Ludwigshafen

Kultur Schüler des Carl-Bosch-Gymnasiums geben viel beklatschtes Jahreskonzert im Pfalzbau

Schulleiter erlebt vier Momente des Stolzes

Archivartikel

Ludwigshafen.Die Jahreskonzerte des Carl-Bosch-Gymnasiums sind immer eine Klasse für sich: Mehr als 800 Schüler wirken daran mit, von den Jüngsten der Jahrgangsstufe fünf bis zu Absolventen, die ihr Abitur bereits in der Tasche haben. Es gibt vier Aufführungen mit jeweils leicht variierendem Programm im Theater im Pfalzbau, am Ende werden heuer voraussichtlich rund 4500 Zuschauer dem Großereignis beigewohnt haben.

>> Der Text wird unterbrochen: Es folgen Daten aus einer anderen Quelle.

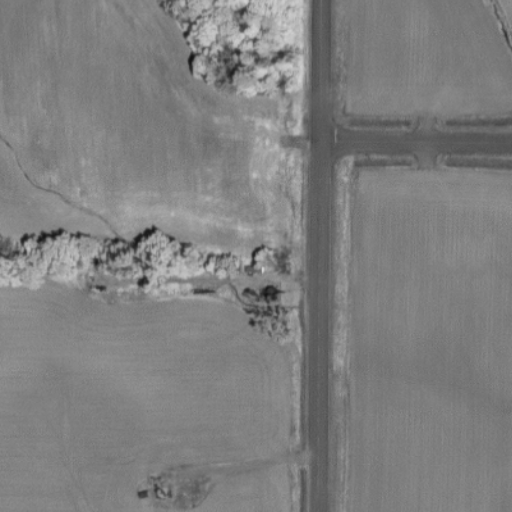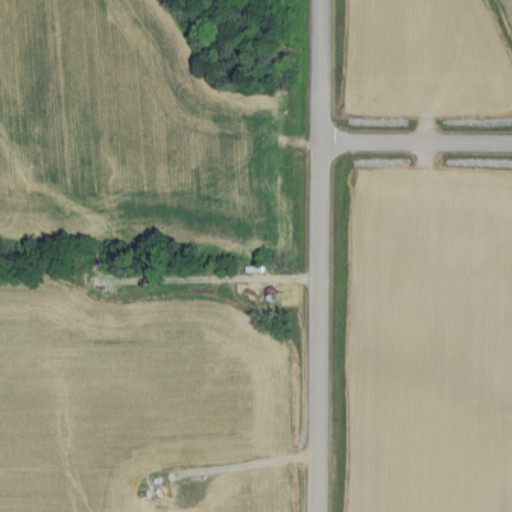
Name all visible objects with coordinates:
road: (419, 140)
road: (323, 256)
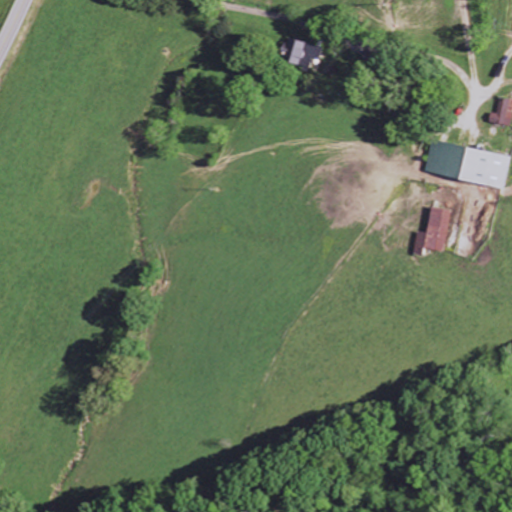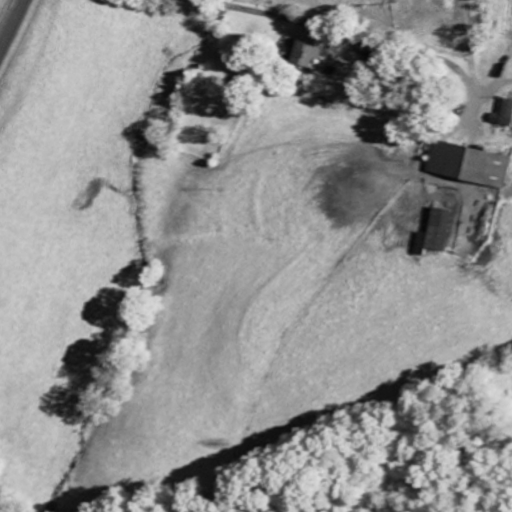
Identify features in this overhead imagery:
road: (12, 25)
road: (342, 27)
building: (299, 55)
building: (501, 113)
building: (465, 166)
building: (431, 234)
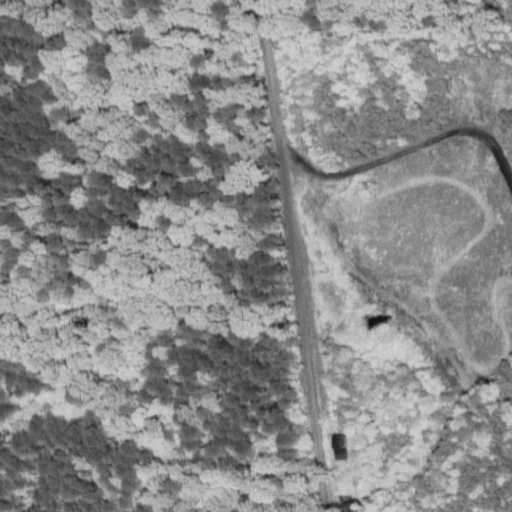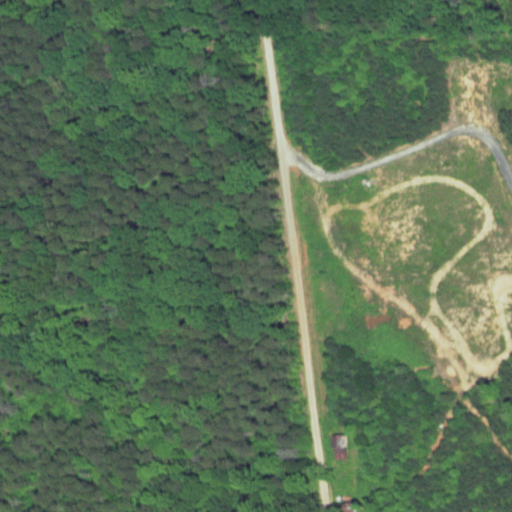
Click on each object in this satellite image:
road: (408, 148)
road: (295, 255)
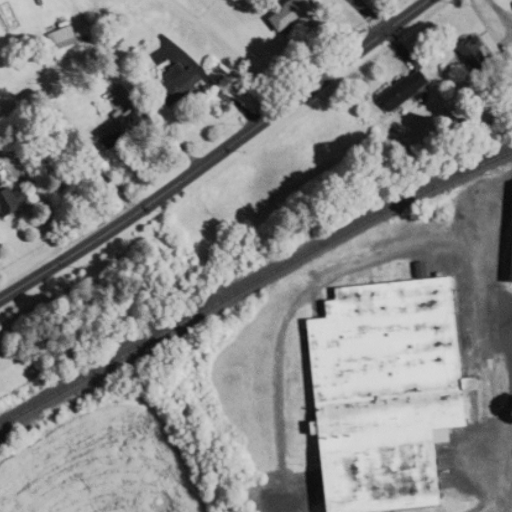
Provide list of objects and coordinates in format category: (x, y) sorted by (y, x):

Musikalische Größe zeigte auch das Sinfonieorchester der Schule, das unter dem Dirigat von Joachim Schall – der auch für die Gesamtleitung der Sommerkonzerte verantwortlich zeichnet – den Premierenabend mit Beethovens Egmont-Ouvertüre eröffnete. „Heartbeat“, also „Herzschlag“, lautet das diesjährige Motto der vom Verein der Freunde des Carl-Bosch-Gymnasiums veranstalteten Reihe. Er glaube, so einfach sei es für ihn als Schulleiter noch nicht gewesen, eine Begrüßungsrede zu halten, erläuterte Ulf Boeckmann. Er habe eigentlich nur darüber nachdenken müssen, was im letzten Jahr sein Herz habe schneller – im Sinne von höher– schlagen lassen: Die Momente, in denen er „ganz besonders stolz“ auf Schüler, Kollegium, die Eltern die Schulgemeinschaft insgesamt gewesen sei, so der Schulleiter.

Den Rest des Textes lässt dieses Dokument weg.